Son fils, Léopold-Joseph, en 1697, retrouve son duché sous certaines conditions françaises (fortifications de Nancy, Hombourg détruites, serment à prêter pour le Barrois mouvant). Il épouse la nièce de Louis XIV, Elisabeth-Charlotte d’Orléans. Il réforme, reconstruit la Lorraine et permet le rayonnement culturel et artistique de la Lorraine. En 1729, François III succède à son père et épouse l’héritière du Saint Empire, Marie-Thérèse d’Autriche, en 1736. La succession de Pologne entraine une guerre entre Louis XV et l’empereur, en 1734. En 1735, est conclu entre la France et l’Autriche que le roi Stanislas renonce au trône de Pologne au profit d’Auguste III mais reçoit à titre viager les duchés de Bar et de Lorraine auxquels doit renoncer François III au moment où il deviendrait grand-duc de Toscane à la mort de Jean-Gaston de Médicis.
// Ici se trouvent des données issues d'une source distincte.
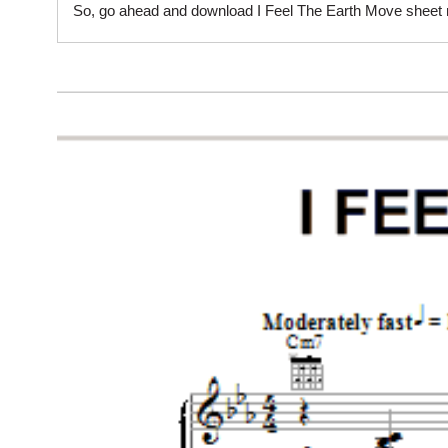
So, go ahead and download I Feel The Earth Move sheet mu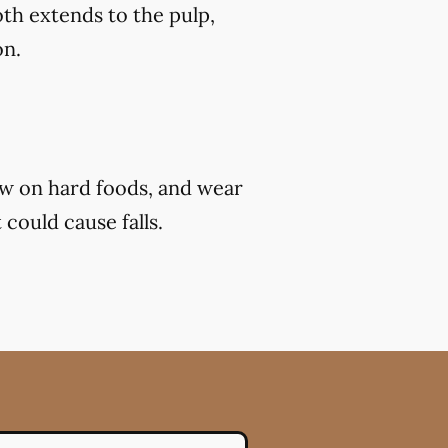
th extends to the pulp,
on.
ew on hard foods, and wear
 could cause falls.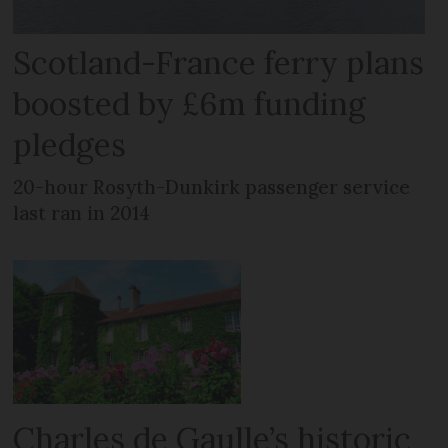
Scotland-France ferry plans
boosted by £6m funding
pledges
20-hour Rosyth-Dunkirk passenger service
last ran in 2014
Charles de Gaulle’s historic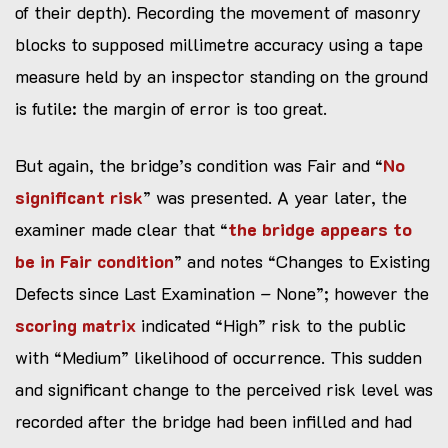
of their depth). Recording the movement of masonry
blocks to supposed millimetre accuracy using a tape
measure held by an inspector standing on the ground
is futile: the margin of error is too great.
But again, the bridge’s condition was Fair and “
No
significant risk
” was presented. A year later, the
examiner made clear that “
the bridge appears to
be in Fair condition
” and notes “Changes to Existing
Defects since Last Examination – None”; however the
scoring matrix
indicated “High” risk to the public
with “Medium” likelihood of occurrence. This sudden
and significant change to the perceived risk level was
recorded after the bridge had been infilled and had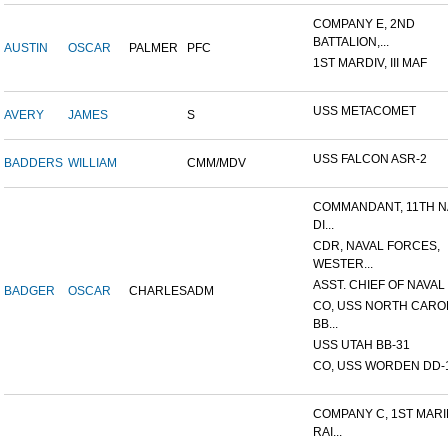
COMPANY E, 2ND
BATTALION,...
AUSTIN
OSCAR
PALMER
PFC
1ST MARDIV, III MAF
USS METACOMET
AVERY
JAMES
S
USS FALCON ASR-2
BADDERS
WILLIAM
CMM/MDV
COMMANDANT, 11TH N
DI...
CDR, NAVAL FORCES,
WESTER...
ASST. CHIEF OF NAVAL 
BADGER
OSCAR
CHARLES
ADM
CO, USS NORTH CARO
BB...
USS UTAH BB-31
CO, USS WORDEN DD-
COMPANY C, 1ST MAR
RAI...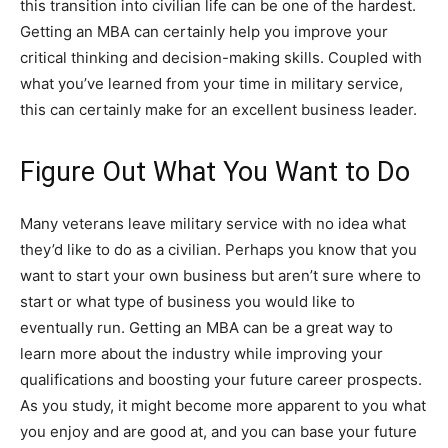
this transition into civilian life can be one of the hardest.
Getting an MBA can certainly help you improve your
critical thinking and decision-making skills. Coupled with
what you’ve learned from your time in military service,
this can certainly make for an excellent business leader.
Figure Out What You Want to Do
Many veterans leave military service with no idea what
they’d like to do as a civilian. Perhaps you know that you
want to start your own business but aren’t sure where to
start or what type of business you would like to
eventually run. Getting an MBA can be a great way to
learn more about the industry while improving your
qualifications and boosting your future career prospects.
As you study, it might become more apparent to you what
you enjoy and are good at, and you can base your future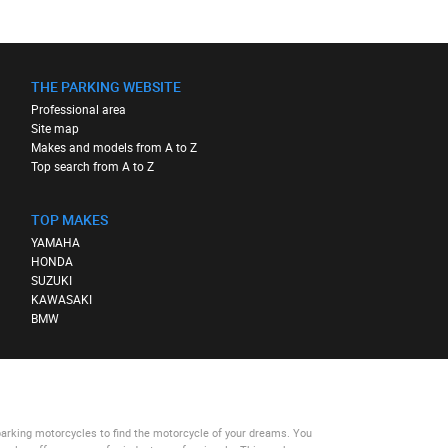
THE PARKING WEBSITE
Professional area
Site map
Makes and models from A to Z
Top search from A to Z
TOP MAKES
YAMAHA
HONDA
SUZUKI
KAWASAKI
BMW
parking motorcycles
to find the motorcycle of your dreams. You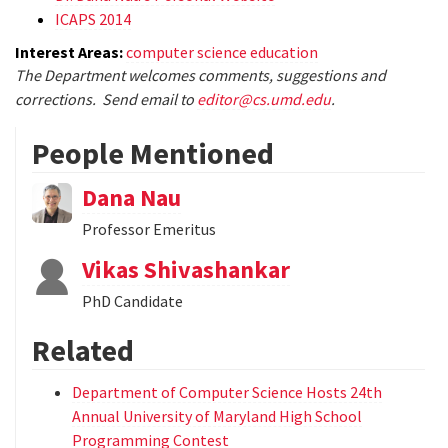
ICAPS 2014
Interest Areas:
computer science education
The Department welcomes comments, suggestions and
corrections. Send email to
editor@cs.umd.edu
.
People Mentioned
Dana Nau
Professor Emeritus
Vikas Shivashankar
PhD Candidate
Related
Department of Computer Science Hosts 24th
Annual University of Maryland High School
Programming Contest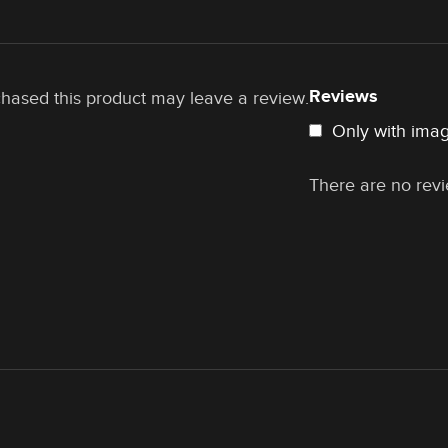
Reviews
hased this product may leave a review.
Only with ima
There are no revi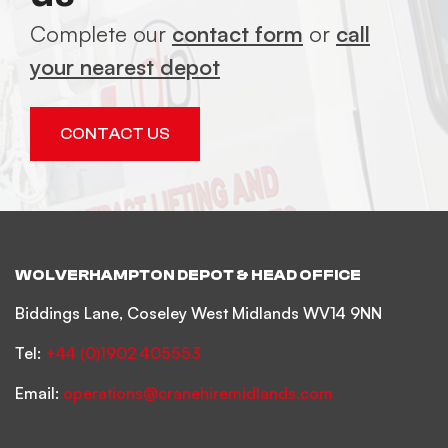
Complete our
contact form
or
call
your nearest depot
CONTACT US
WOLVERHAMPTON DEPOT & HEAD OFFICE
Biddings Lane, Coseley West Midlands WV14 9NN
Tel:
+44 (0)1902 405553
Email:
operations@cranehiremidlands.com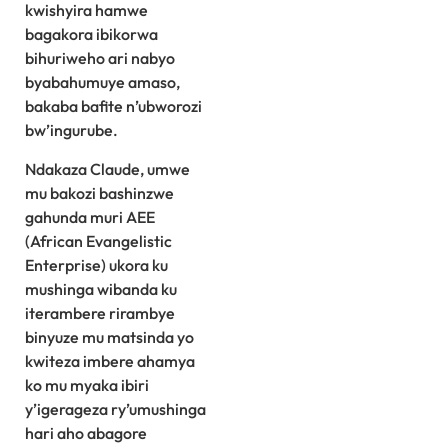
kwishyira hamwe
bagakora ibikorwa
bihuriweho ari nabyo
byabahumuye amaso,
bakaba bafite n’ubworozi
bw’ingurube.
Ndakaza Claude, umwe
mu bakozi bashinzwe
gahunda muri AEE
(African Evangelistic
Enterprise) ukora ku
mushinga wibanda ku
iterambere rirambye
binyuze mu matsinda yo
kwiteza imbere ahamya
ko mu myaka ibiri
y’igerageza ry’umushinga
hari aho abagore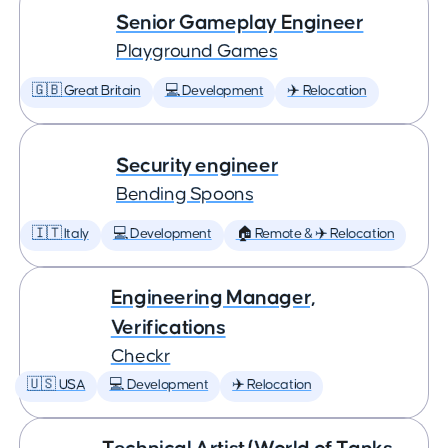
Senior Gameplay Engineer
Playground Games
🇬🇧 Great Britain
💻 Development
✈️ Relocation
Security engineer
Bending Spoons
🇮🇹 Italy
💻 Development
🏠 Remote & ✈️ Relocation
Engineering Manager,
Verifications
Checkr
🇺🇸 USA
💻 Development
✈️ Relocation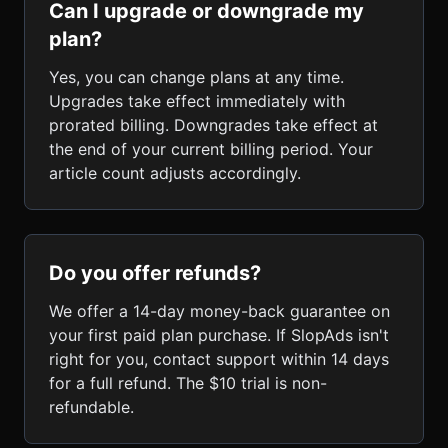
Can I upgrade or downgrade my
plan?
Yes, you can change plans at any time.
Upgrades take effect immediately with
prorated billing. Downgrades take effect at
the end of your current billing period. Your
article count adjusts accordingly.
Do you offer refunds?
We offer a 14-day money-back guarantee on
your first paid plan purchase. If SlopAds isn't
right for you, contact support within 14 days
for a full refund. The $10 trial is non-
refundable.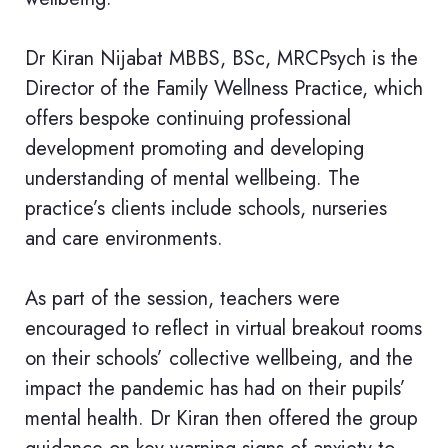
Dr Kiran Nijabat MBBS, BSc, MRCPsych is the
Director of the Family Wellness Practice, which
offers bespoke continuing professional
development promoting and developing
understanding of mental wellbeing. The
practice’s clients include schools, nurseries
and care environments.
As part of the session, teachers were
encouraged to reflect in virtual breakout rooms
on their schools’ collective wellbeing, and the
impact the pandemic has had on their pupils’
mental health. Dr Kiran then offered the group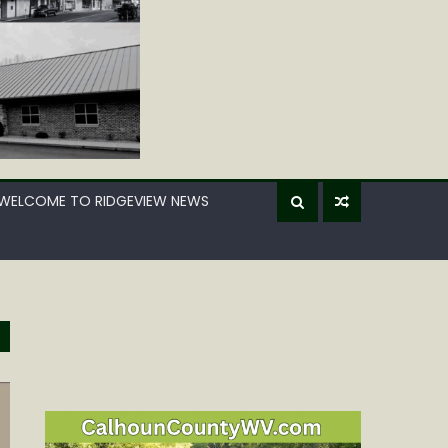
WELCOME TO RIDGEVIEW NEWS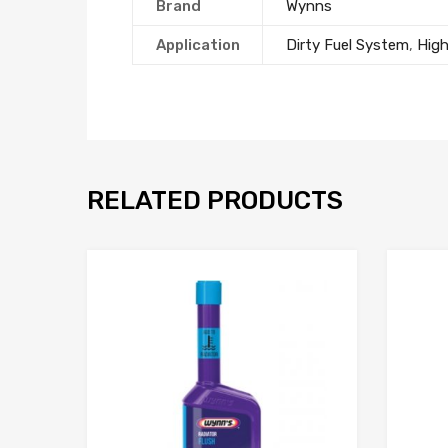
Brand
Wynns
Application
Dirty Fuel System
,
Hig
RELATED PRODUCTS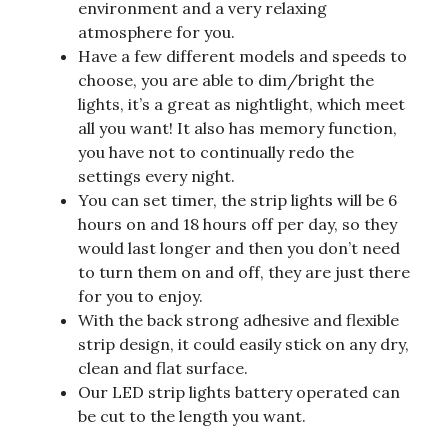
environment and a very relaxing
atmosphere for you.
Have a few different models and speeds to
choose, you are able to dim/bright the
lights, it’s a great as nightlight, which meet
all you want! It also has memory function,
you have not to continually redo the
settings every night.
You can set timer, the strip lights will be 6
hours on and 18 hours off per day, so they
would last longer and then you don’t need
to turn them on and off, they are just there
for you to enjoy.
With the back strong adhesive and flexible
strip design, it could easily stick on any dry,
clean and flat surface.
Our LED strip lights battery operated can
be cut to the length you want.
En tant que dot de Marie Leszczynska, les duchés de Bar et de Lorraine reviennent à la France à la mort de Stanislas. En 1736 et 1766, Stanislas devient le duc nominal mais c’est la couronne française qui administre et perçoit les taxes, impôts. En 1766, Stanislas meurt et dès le lendemain, la Lorraine est réunie au royaume de France.

Synthèse claire et complète des sept siècles d’histoire de la Lorraine en tant que duché. Une histoire politique passionnante et malheureusement méconnue, loin des images d’Epinal (Jeanne d’Arc n’étant pas lorraine)!